Sosyologlar; Bilime taparlar, dinleri kötülemeyi severler. Toplum bilimi adına ne kadar toplum mühendisliği varsa onu yaparlar. İdeolojileri, kavramları, etimolojik, antropolojik, epistemolojik, antolojik, anlamlarından kaydırarak sosyalleştirme adına, Sosyolojik değerlendirerek değer erozyonu oluştururlar, kriz çıkarır, krizi çözer ve yönetirler. Anti-Siyasal dururlar ama her Siyasal projenin temel paradigmasında yer alırlar.
Felsefeciler; İnanmamayı marifet sayarlar, inancı suç göstermeye bayılırlar. Tapmazlar ama kendilerine tapılmasını ister ve kendilerine tapılmasını çok severler. En yüksek egoya sahip olma ve bu anlamda liderliği milyon yıllardır kimseye bırakmama özellikleri vardır. Belki de Yaratıcı ve peygamberleri ile olan sorunları bundan olsa gerek.

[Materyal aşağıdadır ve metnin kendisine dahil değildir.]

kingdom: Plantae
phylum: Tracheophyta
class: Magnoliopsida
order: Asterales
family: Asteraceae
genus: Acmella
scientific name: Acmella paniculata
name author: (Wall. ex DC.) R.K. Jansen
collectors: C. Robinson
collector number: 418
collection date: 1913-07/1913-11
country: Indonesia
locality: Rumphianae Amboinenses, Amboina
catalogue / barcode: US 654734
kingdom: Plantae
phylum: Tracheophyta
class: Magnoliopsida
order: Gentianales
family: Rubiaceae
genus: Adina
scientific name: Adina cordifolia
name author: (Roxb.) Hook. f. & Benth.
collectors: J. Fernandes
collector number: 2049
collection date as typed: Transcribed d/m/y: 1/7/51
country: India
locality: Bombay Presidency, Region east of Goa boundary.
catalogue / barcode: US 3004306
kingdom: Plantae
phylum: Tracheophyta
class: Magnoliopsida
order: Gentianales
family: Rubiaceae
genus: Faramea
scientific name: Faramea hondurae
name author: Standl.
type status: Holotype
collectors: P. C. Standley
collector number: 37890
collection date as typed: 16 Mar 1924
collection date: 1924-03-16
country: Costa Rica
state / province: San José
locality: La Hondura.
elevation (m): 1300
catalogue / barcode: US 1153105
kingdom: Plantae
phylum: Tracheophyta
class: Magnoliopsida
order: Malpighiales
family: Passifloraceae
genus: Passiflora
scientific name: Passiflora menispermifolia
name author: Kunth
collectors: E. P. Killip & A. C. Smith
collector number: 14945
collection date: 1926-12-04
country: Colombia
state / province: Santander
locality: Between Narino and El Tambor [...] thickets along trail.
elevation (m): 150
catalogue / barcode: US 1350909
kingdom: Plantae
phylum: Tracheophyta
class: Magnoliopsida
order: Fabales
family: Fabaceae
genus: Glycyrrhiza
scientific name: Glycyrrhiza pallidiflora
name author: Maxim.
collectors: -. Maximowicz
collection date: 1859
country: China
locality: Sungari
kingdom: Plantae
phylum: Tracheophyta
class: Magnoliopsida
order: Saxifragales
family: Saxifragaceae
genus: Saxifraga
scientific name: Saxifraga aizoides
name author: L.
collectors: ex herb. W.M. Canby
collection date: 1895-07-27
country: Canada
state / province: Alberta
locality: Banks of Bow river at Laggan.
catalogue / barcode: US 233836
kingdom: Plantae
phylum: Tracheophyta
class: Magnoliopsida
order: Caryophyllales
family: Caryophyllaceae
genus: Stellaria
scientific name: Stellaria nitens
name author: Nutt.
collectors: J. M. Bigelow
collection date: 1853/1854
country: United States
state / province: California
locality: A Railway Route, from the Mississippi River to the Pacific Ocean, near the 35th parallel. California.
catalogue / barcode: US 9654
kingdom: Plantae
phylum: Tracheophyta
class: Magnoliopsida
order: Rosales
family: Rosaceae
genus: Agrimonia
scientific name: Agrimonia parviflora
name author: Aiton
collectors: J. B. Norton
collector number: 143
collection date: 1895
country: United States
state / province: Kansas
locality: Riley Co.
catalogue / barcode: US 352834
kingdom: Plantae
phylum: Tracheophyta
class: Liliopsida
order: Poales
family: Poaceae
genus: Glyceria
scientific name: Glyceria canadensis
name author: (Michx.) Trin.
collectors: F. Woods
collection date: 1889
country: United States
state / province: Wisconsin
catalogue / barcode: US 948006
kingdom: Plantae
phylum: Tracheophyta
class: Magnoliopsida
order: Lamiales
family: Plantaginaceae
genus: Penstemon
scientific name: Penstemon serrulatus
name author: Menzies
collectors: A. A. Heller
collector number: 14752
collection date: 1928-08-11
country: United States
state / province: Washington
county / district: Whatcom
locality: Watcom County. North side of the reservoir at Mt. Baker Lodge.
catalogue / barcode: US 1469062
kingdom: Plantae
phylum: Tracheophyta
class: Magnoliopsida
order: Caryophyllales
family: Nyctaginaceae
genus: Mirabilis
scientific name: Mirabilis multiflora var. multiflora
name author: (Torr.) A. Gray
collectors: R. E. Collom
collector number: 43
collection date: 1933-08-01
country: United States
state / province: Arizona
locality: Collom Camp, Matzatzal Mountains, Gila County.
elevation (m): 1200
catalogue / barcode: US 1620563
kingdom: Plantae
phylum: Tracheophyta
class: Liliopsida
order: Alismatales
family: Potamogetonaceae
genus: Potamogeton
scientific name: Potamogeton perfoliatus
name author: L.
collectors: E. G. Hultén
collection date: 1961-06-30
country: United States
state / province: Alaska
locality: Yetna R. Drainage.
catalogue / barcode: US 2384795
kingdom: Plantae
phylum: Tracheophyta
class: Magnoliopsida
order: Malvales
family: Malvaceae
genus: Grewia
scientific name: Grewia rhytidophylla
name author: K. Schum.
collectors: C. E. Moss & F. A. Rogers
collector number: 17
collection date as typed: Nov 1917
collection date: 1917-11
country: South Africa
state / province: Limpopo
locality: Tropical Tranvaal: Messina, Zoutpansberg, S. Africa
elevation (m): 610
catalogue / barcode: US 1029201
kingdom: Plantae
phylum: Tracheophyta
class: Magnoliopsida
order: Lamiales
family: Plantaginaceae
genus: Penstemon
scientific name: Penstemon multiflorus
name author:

Tarihçiler; Tarihi kendi ideolojilerine temel araç olarak kullanırlar. İdeolojik okumaları dayatırlar ve sonra ideolog olma hasretiyle yanıp tutuşturlar. Asla objektif olmazlar. Derin anokranizm hastalığı ile hareket eder, bu harekete katılmayanları cahillik ile suçlarlar. Tarih yazamadıklarından okuyup durur ve ecdatperestliği, güncel ecdat olarak kendilerini göstererek yaymaya çalışır ve aslında toplumsal ilerlemenin en başat engellerinden biri olurlar.
Şairler- Edebiyatçılar; Yaşadıkları sanatsal duygu üretkenliğini, fikir alında da olduğu zannına kapılıp romantizm kaplı tahayyülleri, tefekkürleri bilimsel olduğunun inancı ve gayreti ile saçmalamaya tiryakilerdir. Ütopik duruşu realist, idealist sanısını bir tanı bir kanı olduğu düşüncesiyle yaşadıkları dünyanın ilhamın toplumsallaştırmasını dayatırlar. Bu aslında onların istisna olan özelliklerini toplumsallaştığında onları yok edecek bir şeydir. Bunu da bilerek bunu yapmak, ekstra ayrıcalıkçılık isteme lüksü saplantısının ürünüdür.
NOT; Bu sade bir eleştiri yazısı olup, eleştiri dışılar tenzih edilerek yazılmıştır. Yapılan genellemeler istisnaları kast etmemekte ironi ve mübalağa ile yazılmıştır.